Description
A mafic igneous rock from the top of Bowen's Reaction Series. Typically dark colored, although weathered specimens can appear quite light, or reddish.
Olivine is sometime present as phenocrysts but is not essential. And although this specimen does not show it, vesicular (cellular) varieties are quite common, and these grade completely into scoria.
Typical Minerals
Minerals too small to identify (except phenocrysts). Composition will be from the top of Bowen's Reaction series (i.e. mafic) and we would expect ca plagioclase, pyroxene, and perhaps some olivine. Note that these minerals are present in this specimen, just too small to see.
Tectonic Association
basalt is one of the most common igneous rocks found. It is the major constituent of the upper layer of the ocean floors (usually as pillow lava), and hot spot volcanoes (such as the Hawaiian islands). basalt commonly forms on the continents too, usually the result of hot spot activity. Here it may exist as intrusive dikes and sills, or extrusive cinder volcanoes and lava flows. In the western U.S. such occurances are common and usually quite visible since the volcanoes are relatively young. But basalt is also common in the east, if you can get through the vegetation to see it. In the east basalt shows up mostly as dikes, or more spectacularly in the 1000 foot thick Palasides sill, across the Hudson river from New York City.
Detail
Description
This closeup shows that minerals are too small to see, which is why it is an aphanitic rock.
Description
A mafic igneous rock from the top of Bowen's Reaction Series. Typically dark colored, although weathered specimens can appear quite light, or reddish.

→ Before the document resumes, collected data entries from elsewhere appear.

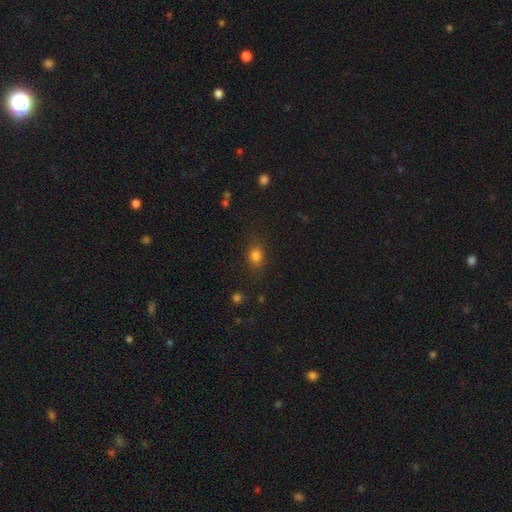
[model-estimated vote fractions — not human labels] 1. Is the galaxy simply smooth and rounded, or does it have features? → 80% smooth, 13% star or artifact, 7% featured or disk.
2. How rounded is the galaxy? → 55% round, 44% in between, 2% cigar-shaped.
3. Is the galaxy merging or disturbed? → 79% none, 14% minor disturbance, 5% major disturbance, 2% merger.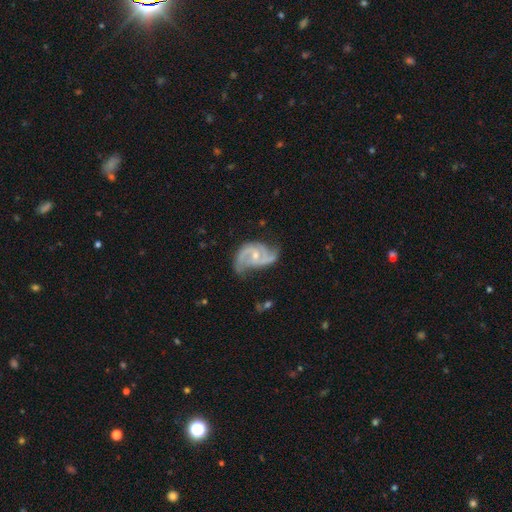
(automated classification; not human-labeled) smooth-or-featured: featured or disk: 90% | smooth: 5% | star or artifact: 5%
  disk-edge-on: no: 98% | yes: 2%
    bar: no: 50% | weak: 39% | strong: 11%
    has-spiral-arms: yes: 97% | no: 3%
      spiral-winding: medium: 51% | loose: 30% | tight: 19%
      spiral-arm-count: 2: 80% | 3: 11% | can't tell: 4% | 1: 2% | 4: 2% | more than 4: 2%
    bulge-size: small: 51% | moderate: 45% | none: 2% | large: 1% | dominant: 1%
  merging: none: 60% | minor disturbance: 26% | major disturbance: 12% | merger: 2%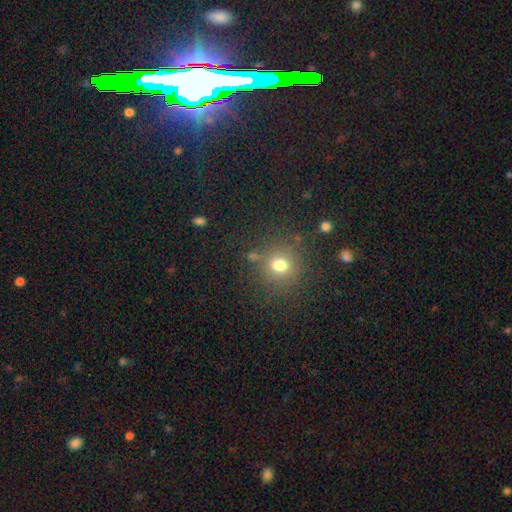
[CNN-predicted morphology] type=smooth (55%); roundness=round (93%); merging=none (84%).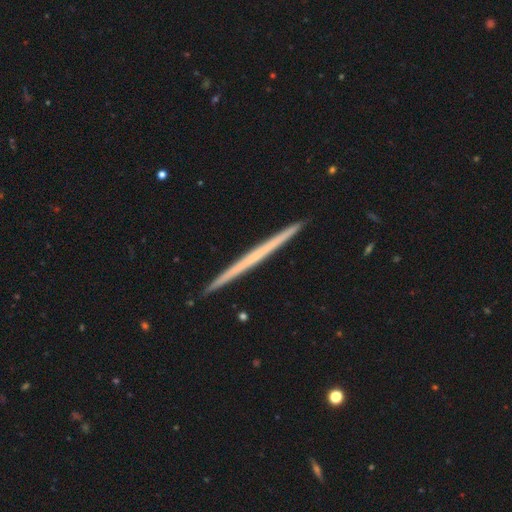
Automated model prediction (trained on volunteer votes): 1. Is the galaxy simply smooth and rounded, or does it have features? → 63% featured or disk, 32% smooth, 6% star or artifact.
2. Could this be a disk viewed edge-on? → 98% yes, 2% no.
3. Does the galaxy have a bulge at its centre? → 91% none, 7% rounded, 3% boxy.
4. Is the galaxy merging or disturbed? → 93% none, 5% minor disturbance, 1% merger, 1% major disturbance.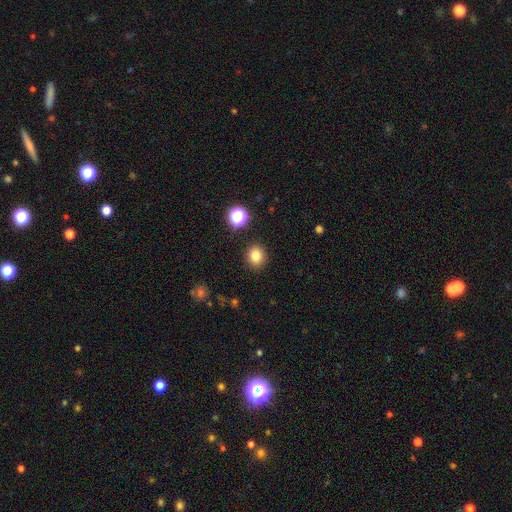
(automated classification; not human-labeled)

This vesicular or cellular specimen is full of holes produced when gas expanded as the lava was extruded to the surface. Vesicular varieties vary widely, and grade completely into scoria.
Tectonic Association
basalt is one of the most common igneous rocks found. It is the major constituent of the upper layer of the ocean floors (usually as pillow lava), and hot spot volcanoes (such as the Hawaiian islands). Vesicular varieties such as this one are typically terrestrial, forming either on volcanic islands or on the continents.
Description
A mafic igneous rock from the top of Bowen's Reaction Series. Typically dark colored, as is the aphanitic portion of this rock, although the large plagioclase phenocrysts give it a lighter appearance. The phenocrysts indicate this rock had a two stage cooling.
Tectonic Association
See original specimen for general tectonic associations.
The large phenocrysts in this specimen tell us it had a two stage cooling, having spent some time below the surface cooling slowly enough for the plagioclase crystals to form, and then being brought toward the surface for rapid cooling. But even the fine grained portion of this rock is more granular than the previous specimen, indicating it probably did not cool at the surface, but perhaps in a dike, sill or laccolith.